--- Task data Enclosed Below ---

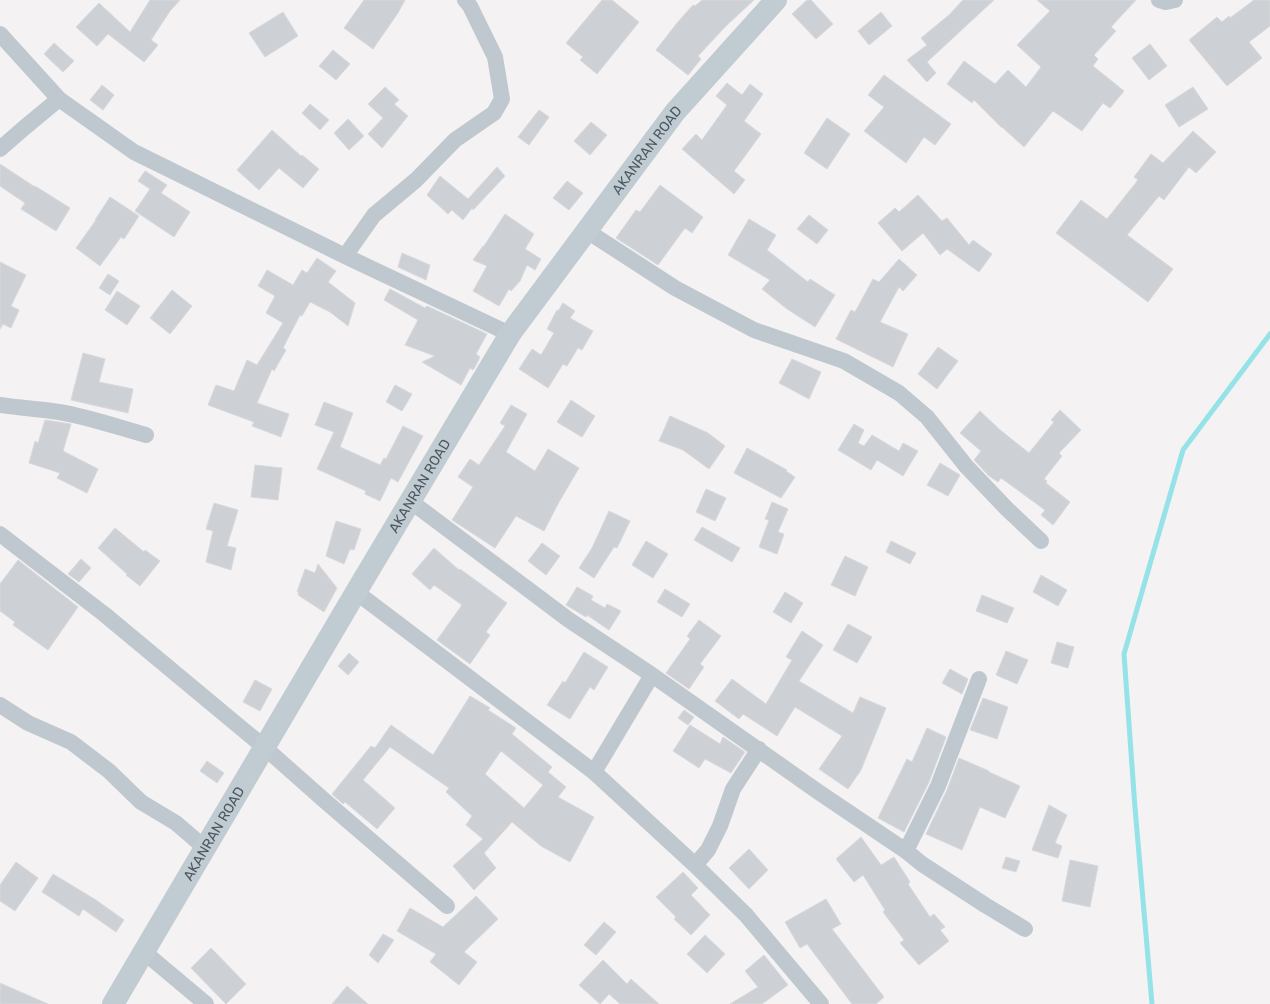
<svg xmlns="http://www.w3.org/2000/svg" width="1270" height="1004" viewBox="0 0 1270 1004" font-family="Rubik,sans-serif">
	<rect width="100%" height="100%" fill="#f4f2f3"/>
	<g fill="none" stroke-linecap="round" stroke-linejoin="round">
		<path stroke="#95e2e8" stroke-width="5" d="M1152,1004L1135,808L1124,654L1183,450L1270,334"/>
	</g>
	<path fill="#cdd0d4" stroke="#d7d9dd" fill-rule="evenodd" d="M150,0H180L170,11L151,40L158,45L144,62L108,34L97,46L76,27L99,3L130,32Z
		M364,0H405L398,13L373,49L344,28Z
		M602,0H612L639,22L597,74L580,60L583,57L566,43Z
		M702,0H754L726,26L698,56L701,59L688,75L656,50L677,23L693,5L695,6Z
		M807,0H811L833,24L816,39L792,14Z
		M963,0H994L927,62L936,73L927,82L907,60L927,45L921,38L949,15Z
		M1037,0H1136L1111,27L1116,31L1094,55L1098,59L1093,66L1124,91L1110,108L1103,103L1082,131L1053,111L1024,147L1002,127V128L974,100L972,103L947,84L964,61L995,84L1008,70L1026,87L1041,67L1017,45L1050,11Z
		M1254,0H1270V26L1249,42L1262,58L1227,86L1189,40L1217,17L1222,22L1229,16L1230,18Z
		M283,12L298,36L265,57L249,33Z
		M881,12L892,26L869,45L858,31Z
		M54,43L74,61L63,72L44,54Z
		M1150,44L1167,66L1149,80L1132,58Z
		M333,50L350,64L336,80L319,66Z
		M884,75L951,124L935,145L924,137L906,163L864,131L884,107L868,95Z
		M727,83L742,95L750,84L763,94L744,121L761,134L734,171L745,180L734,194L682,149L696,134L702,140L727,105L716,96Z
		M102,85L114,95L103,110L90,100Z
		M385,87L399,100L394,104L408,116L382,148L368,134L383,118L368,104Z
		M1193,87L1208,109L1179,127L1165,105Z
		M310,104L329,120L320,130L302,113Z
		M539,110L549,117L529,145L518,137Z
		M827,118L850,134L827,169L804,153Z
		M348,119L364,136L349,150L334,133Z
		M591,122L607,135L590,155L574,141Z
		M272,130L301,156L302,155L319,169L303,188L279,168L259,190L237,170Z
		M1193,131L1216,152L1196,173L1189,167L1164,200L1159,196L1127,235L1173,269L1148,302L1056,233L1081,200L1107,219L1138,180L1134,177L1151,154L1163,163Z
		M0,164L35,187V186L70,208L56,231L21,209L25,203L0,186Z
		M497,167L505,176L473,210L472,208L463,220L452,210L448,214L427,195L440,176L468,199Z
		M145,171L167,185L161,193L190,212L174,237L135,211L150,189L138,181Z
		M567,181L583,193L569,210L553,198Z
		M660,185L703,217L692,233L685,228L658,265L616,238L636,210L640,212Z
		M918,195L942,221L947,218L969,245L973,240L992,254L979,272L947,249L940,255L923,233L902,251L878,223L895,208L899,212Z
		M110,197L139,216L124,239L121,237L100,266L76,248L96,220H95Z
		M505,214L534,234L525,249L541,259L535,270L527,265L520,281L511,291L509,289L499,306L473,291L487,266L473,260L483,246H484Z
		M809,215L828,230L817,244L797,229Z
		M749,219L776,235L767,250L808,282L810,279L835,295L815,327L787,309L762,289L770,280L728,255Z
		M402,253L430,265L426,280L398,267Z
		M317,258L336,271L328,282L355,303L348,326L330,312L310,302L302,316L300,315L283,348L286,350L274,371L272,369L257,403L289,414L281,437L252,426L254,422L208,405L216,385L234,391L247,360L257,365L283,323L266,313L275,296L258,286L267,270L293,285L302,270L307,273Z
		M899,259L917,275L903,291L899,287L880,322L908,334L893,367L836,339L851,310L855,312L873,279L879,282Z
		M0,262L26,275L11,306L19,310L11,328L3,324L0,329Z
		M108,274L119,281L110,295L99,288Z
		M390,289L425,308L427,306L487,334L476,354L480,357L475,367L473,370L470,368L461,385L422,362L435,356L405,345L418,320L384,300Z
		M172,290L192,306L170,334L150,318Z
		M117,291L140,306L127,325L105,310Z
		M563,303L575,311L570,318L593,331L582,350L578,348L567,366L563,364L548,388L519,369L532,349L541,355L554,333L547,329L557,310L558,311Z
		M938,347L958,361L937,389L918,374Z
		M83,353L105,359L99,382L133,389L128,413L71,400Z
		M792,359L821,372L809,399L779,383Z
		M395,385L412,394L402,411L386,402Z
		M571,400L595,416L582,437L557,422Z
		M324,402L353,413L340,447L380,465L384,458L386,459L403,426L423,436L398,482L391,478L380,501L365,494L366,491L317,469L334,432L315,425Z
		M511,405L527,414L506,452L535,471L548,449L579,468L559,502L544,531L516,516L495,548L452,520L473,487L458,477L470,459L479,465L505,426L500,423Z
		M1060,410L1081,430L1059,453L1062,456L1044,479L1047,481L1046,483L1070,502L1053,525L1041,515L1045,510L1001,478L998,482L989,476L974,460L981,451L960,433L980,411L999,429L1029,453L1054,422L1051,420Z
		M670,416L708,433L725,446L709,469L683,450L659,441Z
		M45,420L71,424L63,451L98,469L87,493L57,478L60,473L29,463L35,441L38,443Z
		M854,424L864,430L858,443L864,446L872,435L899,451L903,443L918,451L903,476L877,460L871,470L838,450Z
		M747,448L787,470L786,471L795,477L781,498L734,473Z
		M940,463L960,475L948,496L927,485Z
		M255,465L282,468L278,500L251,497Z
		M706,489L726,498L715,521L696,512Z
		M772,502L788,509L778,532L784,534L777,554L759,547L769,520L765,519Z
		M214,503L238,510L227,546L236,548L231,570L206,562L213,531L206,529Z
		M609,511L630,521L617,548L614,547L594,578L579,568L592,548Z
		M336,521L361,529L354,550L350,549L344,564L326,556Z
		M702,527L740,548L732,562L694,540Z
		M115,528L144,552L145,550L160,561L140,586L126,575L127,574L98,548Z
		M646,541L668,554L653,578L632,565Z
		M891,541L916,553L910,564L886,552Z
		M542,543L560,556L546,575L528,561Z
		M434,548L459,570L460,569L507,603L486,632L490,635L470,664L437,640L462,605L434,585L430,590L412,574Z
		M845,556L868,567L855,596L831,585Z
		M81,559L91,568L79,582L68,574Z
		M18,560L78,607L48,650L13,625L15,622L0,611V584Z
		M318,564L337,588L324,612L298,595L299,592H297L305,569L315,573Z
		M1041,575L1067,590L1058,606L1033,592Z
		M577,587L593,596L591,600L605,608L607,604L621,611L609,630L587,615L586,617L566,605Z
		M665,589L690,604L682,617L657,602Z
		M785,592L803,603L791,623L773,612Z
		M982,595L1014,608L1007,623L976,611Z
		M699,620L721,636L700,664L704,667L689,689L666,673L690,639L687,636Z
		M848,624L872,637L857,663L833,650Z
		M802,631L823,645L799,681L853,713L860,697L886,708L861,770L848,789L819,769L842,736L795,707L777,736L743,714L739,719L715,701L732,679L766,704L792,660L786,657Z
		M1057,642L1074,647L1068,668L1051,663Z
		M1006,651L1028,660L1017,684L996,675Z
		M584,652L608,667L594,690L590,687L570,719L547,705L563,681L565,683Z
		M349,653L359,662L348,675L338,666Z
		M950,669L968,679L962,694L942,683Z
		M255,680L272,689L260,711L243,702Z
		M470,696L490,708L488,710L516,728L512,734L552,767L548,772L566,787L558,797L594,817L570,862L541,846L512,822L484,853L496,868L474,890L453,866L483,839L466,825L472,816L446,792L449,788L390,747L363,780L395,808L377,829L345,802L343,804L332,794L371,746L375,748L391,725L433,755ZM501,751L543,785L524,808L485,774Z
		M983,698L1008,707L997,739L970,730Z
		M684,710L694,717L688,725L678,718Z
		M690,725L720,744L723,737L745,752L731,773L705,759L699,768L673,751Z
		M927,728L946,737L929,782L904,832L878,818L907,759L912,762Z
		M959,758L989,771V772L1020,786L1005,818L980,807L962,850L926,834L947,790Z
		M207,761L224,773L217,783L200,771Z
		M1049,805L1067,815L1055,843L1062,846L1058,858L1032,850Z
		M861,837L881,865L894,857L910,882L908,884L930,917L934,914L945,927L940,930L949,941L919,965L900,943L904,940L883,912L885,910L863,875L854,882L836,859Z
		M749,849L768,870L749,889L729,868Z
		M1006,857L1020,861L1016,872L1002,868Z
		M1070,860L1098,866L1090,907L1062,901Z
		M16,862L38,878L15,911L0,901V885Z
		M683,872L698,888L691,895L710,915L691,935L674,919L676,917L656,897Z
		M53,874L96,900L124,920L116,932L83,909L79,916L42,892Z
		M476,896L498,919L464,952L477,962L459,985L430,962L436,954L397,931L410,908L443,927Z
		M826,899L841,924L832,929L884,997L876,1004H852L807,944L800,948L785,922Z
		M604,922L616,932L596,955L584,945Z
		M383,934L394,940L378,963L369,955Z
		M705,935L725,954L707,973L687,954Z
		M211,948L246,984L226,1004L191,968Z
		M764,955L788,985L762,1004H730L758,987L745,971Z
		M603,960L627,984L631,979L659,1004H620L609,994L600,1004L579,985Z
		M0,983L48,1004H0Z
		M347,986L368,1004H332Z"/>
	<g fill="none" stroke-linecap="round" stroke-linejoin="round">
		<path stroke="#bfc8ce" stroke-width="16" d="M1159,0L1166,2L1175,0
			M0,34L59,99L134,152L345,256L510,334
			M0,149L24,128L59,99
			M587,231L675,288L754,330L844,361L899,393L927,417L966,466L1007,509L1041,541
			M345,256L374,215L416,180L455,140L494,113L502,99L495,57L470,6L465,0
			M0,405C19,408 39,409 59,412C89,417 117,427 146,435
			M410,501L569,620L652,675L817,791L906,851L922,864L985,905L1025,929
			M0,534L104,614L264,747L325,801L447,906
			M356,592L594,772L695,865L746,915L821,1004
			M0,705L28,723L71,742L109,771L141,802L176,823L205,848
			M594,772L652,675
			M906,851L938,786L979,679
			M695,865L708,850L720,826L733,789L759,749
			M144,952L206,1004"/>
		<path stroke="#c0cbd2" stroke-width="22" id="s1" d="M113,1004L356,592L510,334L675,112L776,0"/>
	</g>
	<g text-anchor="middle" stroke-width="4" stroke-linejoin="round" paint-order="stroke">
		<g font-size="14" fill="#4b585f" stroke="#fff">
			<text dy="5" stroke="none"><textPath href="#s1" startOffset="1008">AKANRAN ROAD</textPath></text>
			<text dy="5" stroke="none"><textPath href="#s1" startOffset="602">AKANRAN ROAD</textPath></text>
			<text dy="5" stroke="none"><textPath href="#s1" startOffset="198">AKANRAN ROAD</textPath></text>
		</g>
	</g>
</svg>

--- End of Enclosed Task data ---

*Problem details*. Going back to the entries above, set down exactly the lines that begin at the one with "M0,983L48,1004H0Z" and end at the one with "M0,149L24,128L59,99", both included, and nothing else.

*Output of the task*.
		M0,983L48,1004H0Z
		M347,986L368,1004H332Z"/>
	<g fill="none" stroke-linecap="round" stroke-linejoin="round">
		<path stroke="#bfc8ce" stroke-width="16" d="M1159,0L1166,2L1175,0
			M0,34L59,99L134,152L345,256L510,334
			M0,149L24,128L59,99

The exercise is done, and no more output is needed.